今日もメタバースの記事から。
 メタバースに対して、好意的な発言と批判的な発言が出てくるが、比率としては半々かな。イメージが先行していて、超未来的なメタバースの可能性はあるにしても、現状で実現しているメタバースみたいな世界観との落差が大きい。
 それについて「ガッカリ」という記事。

プレステの父が「ザッカーバーグのメタバースにはガッカリ」と痛烈批判の根拠 連載:メタバース・ビジネス・インサイト|ビジネス+IT

NTTドコモやみずほ銀行、日産自動車、モスバーガーなど、大手日本企業も相次いで参入を表明するメタバース。こうしたブームが起きた震源地は、フェイスブックから社名を変えたメタだろう。これに対し、「メタのメタバースにはガッカリしている」と辛辣な言葉で批判するのは、プレイステーションの生みの親で、近畿大学情報学部長の久夛良木健氏だ。批判の裏側にあるのは何か。

(中略)

 僕がメタバースについて以前取材を受けた記事から、久夛良木は「メタバースには懐疑的」とか「否定的」といった書き込みがネットを賑わせました。

 僕はメタバースの未来に懐疑的・否定的なのではなく、メタ社のマーク・ザッカーバーグ氏が広めようとしているメタバースに対し、あんなものではダメと言ったのです。

 先日公開された彼自身のアバターが登場するメタバースですが、社名までフェイスブックからメタに変えて、ようやく出てきたものがこれだったのかという残念な気持ちになりました。

(中略)

 メタ社が広めようとしているのは、実はひと昔前のゲームのようなものに過ぎなかったのかということに気づいてしまい、多かれ少なかれガッカリしているのが今の状況だと捉えています。「10年前の任天堂のゲームのほうがはるかにいい」と言っている人さえもいましたよね。

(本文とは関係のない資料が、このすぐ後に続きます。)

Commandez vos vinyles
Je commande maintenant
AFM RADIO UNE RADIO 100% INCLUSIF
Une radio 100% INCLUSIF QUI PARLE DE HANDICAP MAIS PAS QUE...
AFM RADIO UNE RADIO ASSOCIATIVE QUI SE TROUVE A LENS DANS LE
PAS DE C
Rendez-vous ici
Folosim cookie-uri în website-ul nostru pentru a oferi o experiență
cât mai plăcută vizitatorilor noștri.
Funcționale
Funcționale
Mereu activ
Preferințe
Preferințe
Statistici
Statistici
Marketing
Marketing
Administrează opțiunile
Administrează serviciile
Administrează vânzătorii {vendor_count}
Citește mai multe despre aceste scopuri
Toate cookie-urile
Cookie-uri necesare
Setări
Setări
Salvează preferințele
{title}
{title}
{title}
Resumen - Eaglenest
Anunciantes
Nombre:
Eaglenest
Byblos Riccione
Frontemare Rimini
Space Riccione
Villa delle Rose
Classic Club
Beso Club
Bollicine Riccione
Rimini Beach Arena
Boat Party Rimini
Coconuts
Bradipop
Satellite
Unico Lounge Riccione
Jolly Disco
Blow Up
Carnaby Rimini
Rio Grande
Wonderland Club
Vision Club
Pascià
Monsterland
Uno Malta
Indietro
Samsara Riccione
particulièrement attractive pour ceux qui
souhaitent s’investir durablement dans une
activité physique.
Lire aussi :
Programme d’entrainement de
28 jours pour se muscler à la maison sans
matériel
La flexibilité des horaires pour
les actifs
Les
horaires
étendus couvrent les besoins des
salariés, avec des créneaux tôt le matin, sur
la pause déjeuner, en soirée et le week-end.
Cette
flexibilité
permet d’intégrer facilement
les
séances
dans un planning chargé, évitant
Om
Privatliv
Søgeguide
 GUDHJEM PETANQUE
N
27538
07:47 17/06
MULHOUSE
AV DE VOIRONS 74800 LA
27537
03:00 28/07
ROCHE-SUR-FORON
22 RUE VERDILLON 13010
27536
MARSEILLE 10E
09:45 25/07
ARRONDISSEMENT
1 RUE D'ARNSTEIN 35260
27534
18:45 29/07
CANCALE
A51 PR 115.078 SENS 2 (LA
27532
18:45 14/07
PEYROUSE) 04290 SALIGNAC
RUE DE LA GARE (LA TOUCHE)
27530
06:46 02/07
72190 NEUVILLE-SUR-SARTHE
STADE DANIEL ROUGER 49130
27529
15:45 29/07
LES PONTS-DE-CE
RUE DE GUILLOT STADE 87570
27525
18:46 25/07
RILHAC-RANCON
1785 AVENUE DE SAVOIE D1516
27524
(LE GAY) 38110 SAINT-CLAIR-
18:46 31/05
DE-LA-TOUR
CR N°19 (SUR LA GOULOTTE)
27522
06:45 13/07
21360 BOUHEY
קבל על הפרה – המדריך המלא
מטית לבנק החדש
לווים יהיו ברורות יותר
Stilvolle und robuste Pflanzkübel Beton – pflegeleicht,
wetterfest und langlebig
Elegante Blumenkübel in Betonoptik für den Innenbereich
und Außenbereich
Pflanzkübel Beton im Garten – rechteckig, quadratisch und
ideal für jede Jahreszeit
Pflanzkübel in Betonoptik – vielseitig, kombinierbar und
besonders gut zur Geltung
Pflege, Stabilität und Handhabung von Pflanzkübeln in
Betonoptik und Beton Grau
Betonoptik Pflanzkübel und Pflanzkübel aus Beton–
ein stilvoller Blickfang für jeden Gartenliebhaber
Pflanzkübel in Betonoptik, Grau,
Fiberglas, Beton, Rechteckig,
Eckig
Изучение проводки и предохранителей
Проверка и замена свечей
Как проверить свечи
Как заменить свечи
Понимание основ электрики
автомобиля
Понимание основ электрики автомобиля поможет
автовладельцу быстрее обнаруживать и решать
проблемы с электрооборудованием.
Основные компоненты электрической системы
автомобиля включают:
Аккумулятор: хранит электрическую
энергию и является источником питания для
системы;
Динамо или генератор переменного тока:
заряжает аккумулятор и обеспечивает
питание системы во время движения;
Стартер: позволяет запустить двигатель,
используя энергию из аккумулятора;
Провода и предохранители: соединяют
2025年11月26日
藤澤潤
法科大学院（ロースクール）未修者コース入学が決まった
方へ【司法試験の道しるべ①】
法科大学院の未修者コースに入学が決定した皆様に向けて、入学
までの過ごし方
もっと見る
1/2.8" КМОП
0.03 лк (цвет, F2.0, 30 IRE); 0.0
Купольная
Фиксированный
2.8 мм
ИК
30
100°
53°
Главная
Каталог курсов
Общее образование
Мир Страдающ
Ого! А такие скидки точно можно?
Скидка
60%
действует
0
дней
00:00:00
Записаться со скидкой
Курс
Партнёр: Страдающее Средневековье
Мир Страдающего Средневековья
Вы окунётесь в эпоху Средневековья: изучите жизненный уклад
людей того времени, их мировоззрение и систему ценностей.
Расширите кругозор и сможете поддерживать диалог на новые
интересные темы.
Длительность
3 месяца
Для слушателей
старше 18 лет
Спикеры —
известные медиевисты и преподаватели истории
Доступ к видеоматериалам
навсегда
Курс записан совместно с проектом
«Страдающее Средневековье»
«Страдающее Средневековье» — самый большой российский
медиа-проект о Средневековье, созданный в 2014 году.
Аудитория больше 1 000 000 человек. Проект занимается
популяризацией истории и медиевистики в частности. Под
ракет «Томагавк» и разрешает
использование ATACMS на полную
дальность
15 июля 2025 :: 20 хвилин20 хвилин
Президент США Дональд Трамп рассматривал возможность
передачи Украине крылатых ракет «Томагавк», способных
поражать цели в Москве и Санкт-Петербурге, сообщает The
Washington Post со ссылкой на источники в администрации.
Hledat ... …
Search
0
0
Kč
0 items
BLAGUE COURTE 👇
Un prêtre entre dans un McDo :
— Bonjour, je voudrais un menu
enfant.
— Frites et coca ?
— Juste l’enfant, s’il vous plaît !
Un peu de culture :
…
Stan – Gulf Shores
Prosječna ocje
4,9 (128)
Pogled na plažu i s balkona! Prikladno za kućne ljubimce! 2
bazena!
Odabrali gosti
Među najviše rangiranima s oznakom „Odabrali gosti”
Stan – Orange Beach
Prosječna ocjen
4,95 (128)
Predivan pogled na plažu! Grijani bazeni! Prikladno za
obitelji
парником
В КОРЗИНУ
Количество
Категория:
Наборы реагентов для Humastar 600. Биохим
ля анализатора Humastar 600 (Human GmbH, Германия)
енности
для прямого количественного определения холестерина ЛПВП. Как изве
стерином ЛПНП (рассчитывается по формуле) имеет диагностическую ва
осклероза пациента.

 ゴーグル(HMD)を使うというスタイルに固執していると、メタバースは広がらないだろうなとは思う。デバイスとしては最新型でも、技術としては古いものの焼き直しだしね。
 iPhoneやiPadが登場したときのようなインパクトは乏しい。

 ただし、iPhoneが登場したときに「こんなのは流行らない」と酷評した専門家たちが少なからずいたのも事実。その後のスマホのスタンダードになったのは周知の通り。今は酷評されているゴーグル・デバイスだが、10年後には、みんながゴーグルをして街を歩いているかもしれない(笑)。歩きスマホから、歩きゴーグルに……それはそれで恐ろしい未来像ではあるが。

 ザッカーバーグのアバターは脚がついて進化したとはいえ、ガッカリなのは相変わらず。
 しかし、リアルなアバターを作る技術がMeta Connect 2022で紹介されている。

 これがMeta社のメタバースに実装されるのなら、かなり面白いかもしれない。
 とはいえ、自分似のアバターを使いたい人がどれだけいるかは疑問。せっかくの仮想空間なのに、リアルの自分でプレイするなんて、なんの罰ゲームだよって思う。

 技術を悪用する人は必ず出てくるので、他人の姿を盗撮して他人のアバターを作ることも可能なわけで、「アバターなりすまし」といった事案も発生するだろう。芸能人だとテレビやYouTubeの映像を元にして、有名人アバターを作ることもできる。
 この技術は面白いが、フェイクを作りやすくもなってしまうリスクがある。

 久夛良木健氏がいうように、「残念なメタバース」が出鼻をくじいているように思う。これはAIにもいえるのだが、SF小説や映画、アニメで描かれてきたサイバースペースが期待されているのに、出てきたメタバースがあまりにもチープなのにガッカリしている。Meta社が社運をかけているらしいメタバースが、この程度のものなのかという失望感。

 もちろん可能性を否定するわけではない。
 もしかしたら、大化けしてメタバースが大ブームになるかもしれない。
 そのためには、なにかブレイクスルーになる技術なりコンテンツなりが登場しないと、残念なままで終わってしまうだろう。

 とりあえず、5年後、メタバースがどうなっているかだね。
 あまり期待せずに動向を追っていこうと思う。